* **YOUR TASK**
Retype the following data exactly, but leave its pictures out.

* **PROVIDED DATA**
************

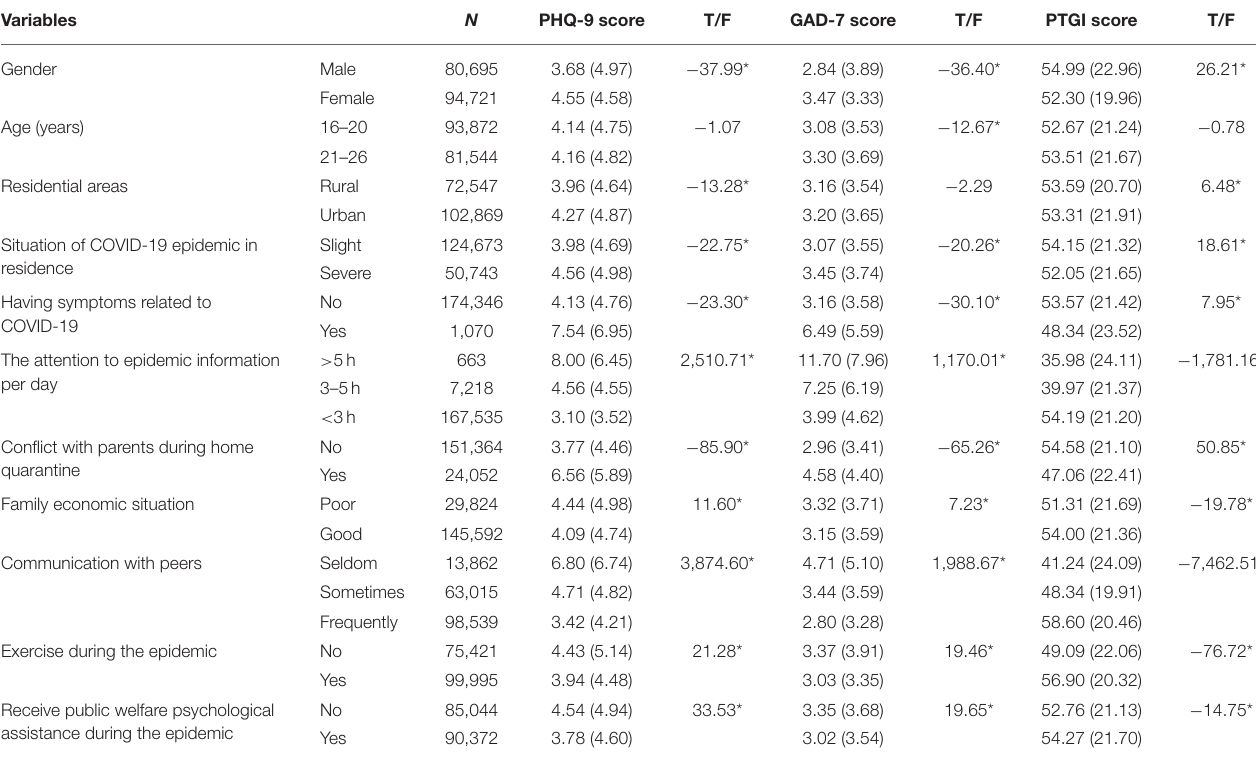
TABLE 2 | Demographic data and the distribution of depressive symptoms, anxiety symptoms, and PTG. Variables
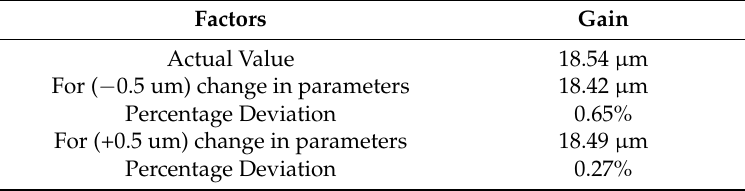
Table 5. Influence of parameter perturbation on the robustness of the prosed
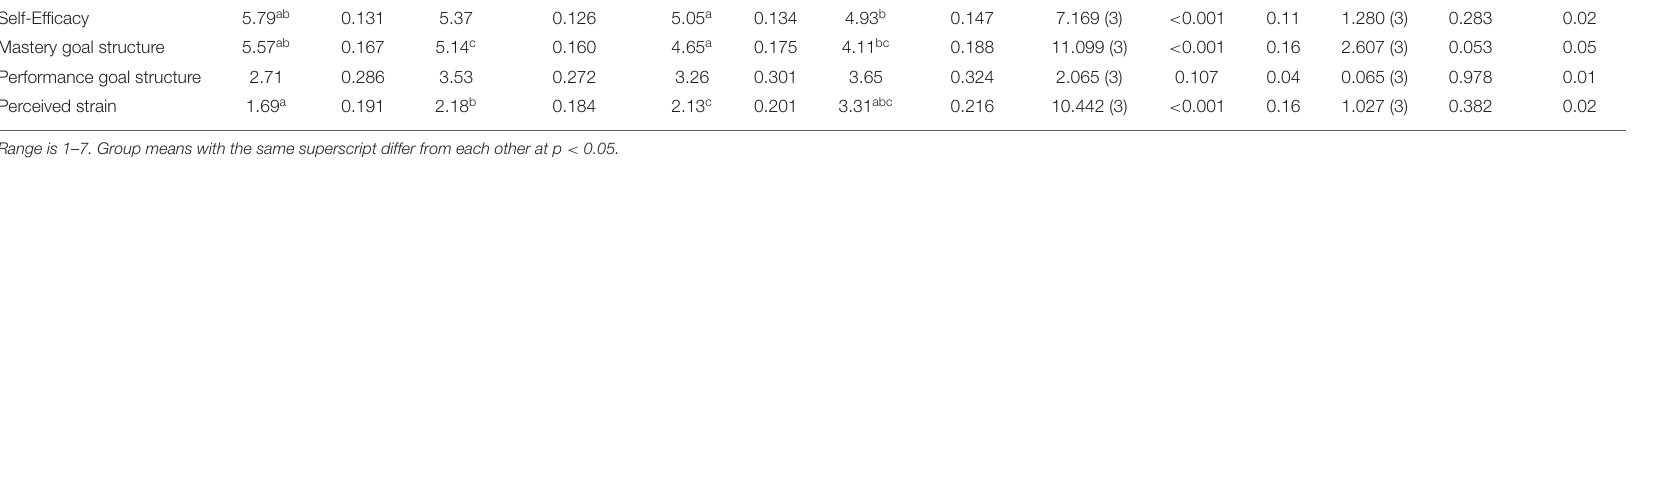
TABLE 5 | Mean differences on self-efficacy, mastery goal structure, performance goal structure, and perceived strain by goal-orientation groups using a legislative form of engagement in learning as a covariate. Scale Effect of Legislative form of Mastery oriented Success-performance Indifferent Avoidance oriented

************

* **COMPLETED TASK**
TABLE 2 | Demographic data and the distribution of depressive symptoms, anxiety symptoms, and PTG. Variables
Table 5. Influence of parameter perturbation on the robustness of the prosed
TABLE 5 | Mean differences on self-efficacy, mastery goal structure, performance goal structure, and perceived strain by goal-orientation groups using a legislative form of engagement in learning as a covariate. Scale Effect of Legislative form of Mastery oriented Success-performance Indifferent Avoidance oriented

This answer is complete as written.